◆ Requirement
Every record below should be transcribed exactly. Omit the images.

+ + + +

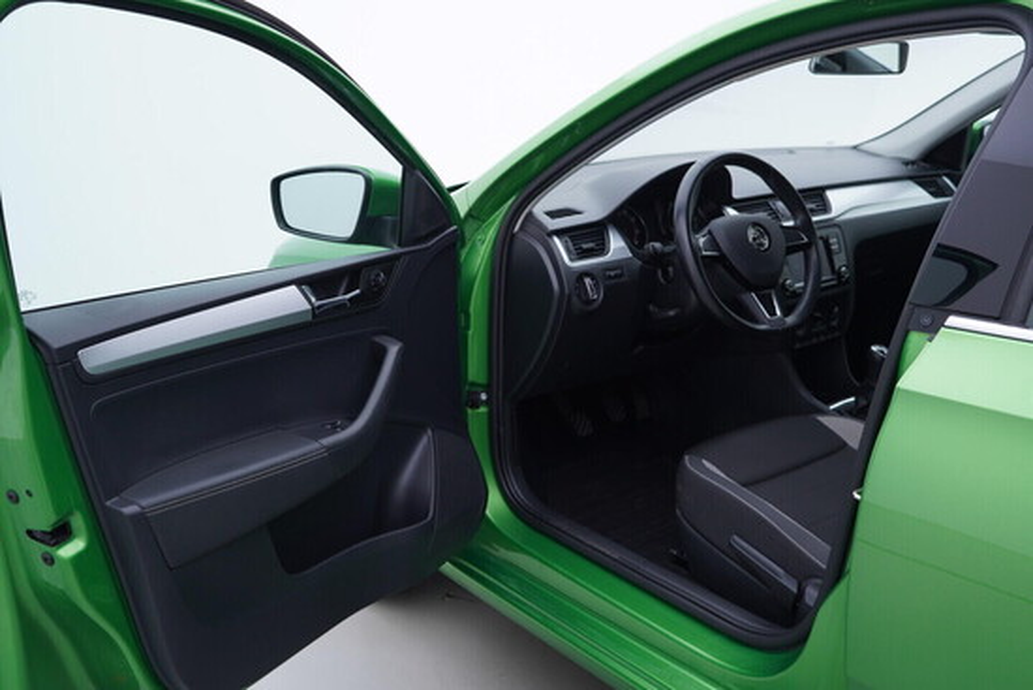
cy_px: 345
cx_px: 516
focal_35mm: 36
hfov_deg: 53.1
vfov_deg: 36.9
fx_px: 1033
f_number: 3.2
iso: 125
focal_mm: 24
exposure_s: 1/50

+ + + +

◆ Answer for the task
cy_px: 345
cx_px: 516
focal_35mm: 36
hfov_deg: 53.1
vfov_deg: 36.9
fx_px: 1033
f_number: 3.2
iso: 125
focal_mm: 24
exposure_s: 1/50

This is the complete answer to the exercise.